Carbon Monoxide, Asphyxiation Cause of Death for Three Individuals Who Died in Room 225 at Best Western in Boone

Published Monday, June 10, 2013 at 6:31 pm

By Jesse Wood

June 10, 2013. The cause of the three deaths and one hospitalization that occurred recently inside Room 225 of the Best Western in Boone is carbon monoxide, Boone Police Chief Dana Crawford officially announced at a late afternoon press conference Monday. 

On April 16, Daryl Dean Jenkins, 73, and Shirley Mae Jenkins, 72, both of Longview, Wash., were in Room 225 of the Best Western when both were found deceased within two feet of each other. 

Boone Police DepartmentMost recently on Saturday, an 11-year-old boy, Jeffrey Williams, was found dead, while his mother Jeannie Williams, 49, of Rock Hill, S.C., was transported to the Watauga Medical Center. Jeannie Williams is now in stable condition, according to Gillian Baker, a spokesperson for Appalachian Regional Healthcare System. 

Emergency personnel responded to the Best Western on Saturday at about 12:30 p.m. During that response, a presumptive test indicated an elevated level of carbon monoxide in the room, which is situated above a natural gas heater for the hotel’s swimming pool.

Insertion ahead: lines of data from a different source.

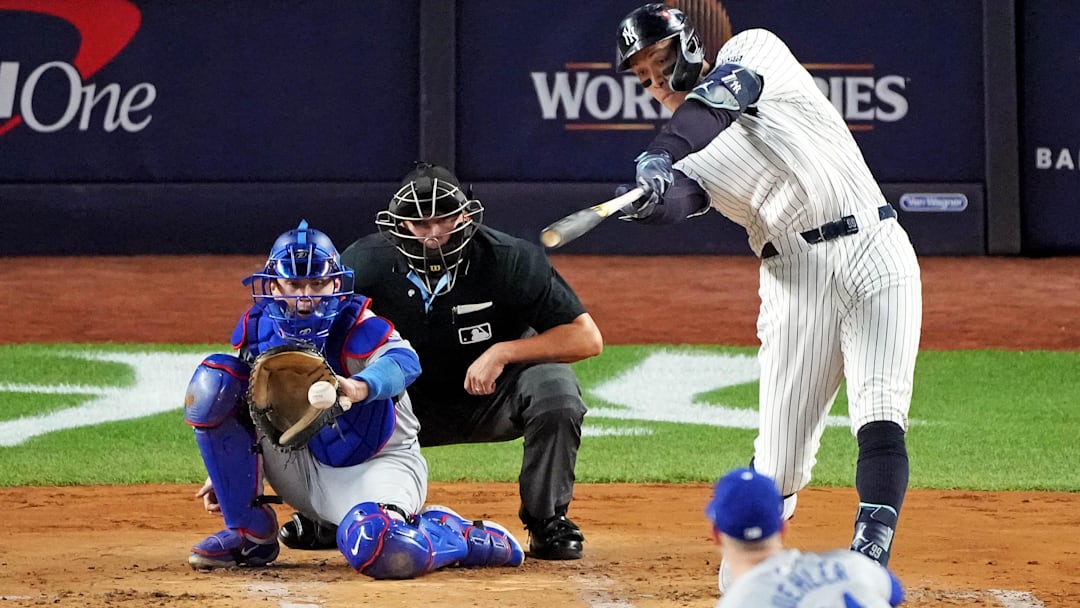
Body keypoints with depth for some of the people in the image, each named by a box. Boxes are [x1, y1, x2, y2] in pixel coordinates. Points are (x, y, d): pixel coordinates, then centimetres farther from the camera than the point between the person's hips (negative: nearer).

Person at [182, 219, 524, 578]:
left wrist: (359, 388, -65)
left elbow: (404, 362, -43)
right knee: (214, 381, -12)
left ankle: (467, 538, -2)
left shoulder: (354, 326, -20)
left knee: (375, 549, -41)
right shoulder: (257, 329, -3)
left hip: (377, 463, -6)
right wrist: (226, 474, 6)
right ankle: (249, 534, -4)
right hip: (303, 465, 6)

Watauga County Pathologist Dr. Brent Hall reported that Jeffrey Williams was autopsied on June 9, and preliminary indications are that he died from asphyxia, according to Crawford. Results are pending for toxicology samples that have been sent to the N.C. Office of Chief Medical Examiner.

As for Daryl and Shirley Jenkins, Hall noted to investigators that his office performed autopsies on April 17 and 18. Results to determine the cause of the couple’s death were inconclusive at the time, and samples were sent to N.C. Office of Chief Medical Examiner.

After another death nearly two months later, the analysis from the toxicology samples of the Jenkinses finally arrived and were received in the past 24 hours, Crawford noted at the press conference. The cause of death was determined to be carbon monoxide toxicity.

Hotels in the state aren’t required to have carbon monoxide alarms.

Crawford said that the investigation for the Jenkins’ case was still open prior to the death of the 11-year-old boy.

“Inquiries were made to the office of the state medical examiner on May 29 to request those toxicological results from the Jenkins’ case,” Crawford said. “[At that time] we were told that those results were not ready.”

Thee Best Western was ordered by the Watauga County Health Department to correct its ventilation system immediately – prior to the death of the 11-year-old boy and prior to the death of the older couple.

According to a Watauga County Health Department’s inspection of the pool performed on March 6, the “Chemical/Equipment room is required to have natural cross ventilation or forced air ventilation. This needs to be corrected ASAP. Consult inspector prior to making any installations.”

It’s unclear if this ventilation problem contributed to the elevated levels of carbon monoxide found in the hotel room.

“Does anyone know if that was corrected?” asked a reporter at the press conference. 

Crawford and Isaacs said they were unaware of any reports or prior inspections involving the health department ordering the Best Western to correct the problem and deferred those questions to the Appalachian District Health Department, which has assisted local authorities in the current investigation. The health department sent out a release noting that it was assisting in the investigation. However, that release contained no information about a prior inspection or violation notice and representatives for the health department weren’t present at the press conference.

Calls to a cell phone of a spokesperson for the Appalachian District Health Department were not returned Monday afternoon and the health department’s offices were closed after the press conference with Crawford and Boone Fire Chief Jimmy Isaacs ended.

The Best Western remains closed and under control of the investigators. Management of the Best Western has declined to comment to the press since Saturday afternoon.

In the course of the investigations, the N.C. Emergency Management, N.C. Public Health Preparedness and Response Branch, and Regional Response Team 6 out of Asheville have also assisted local investigators in the police, fire and rescue fields.

On Wednesday, the N.C. State Board of Examiners of Plumbing, Heating and Fire Sprinkler Contractors will assist in the investigation as well.

Doug Jenkins of Olympia said his parents were vacationing in Boone at the time of their death in April.

Efforts to contact Doug Jenkins were unsuccessful, however the Charlotte Observer reported that Jenkins was outraged that the Best Western, which is located across from New Market Center on the hill, continued to rent out the room even though toxicology reports hadn’t yet came through.

“Do you know how mad I am right now?” Jenkins asked. “Why are they still renting out this room?”

He told the Charlotte paper that family members traveling with the elderly couple found them lying two feet from each other with a cellphone nearby. He also said that a lawyer representing the Washington state family told the Best Western Plus in May “not to make any changes to the room before the family could perform an independent investigation.”

“Things just don’t add up,” Jenkins said, adding that his family is working with a lawyer but would wait to file a lawsuit until the toxicology reports come back.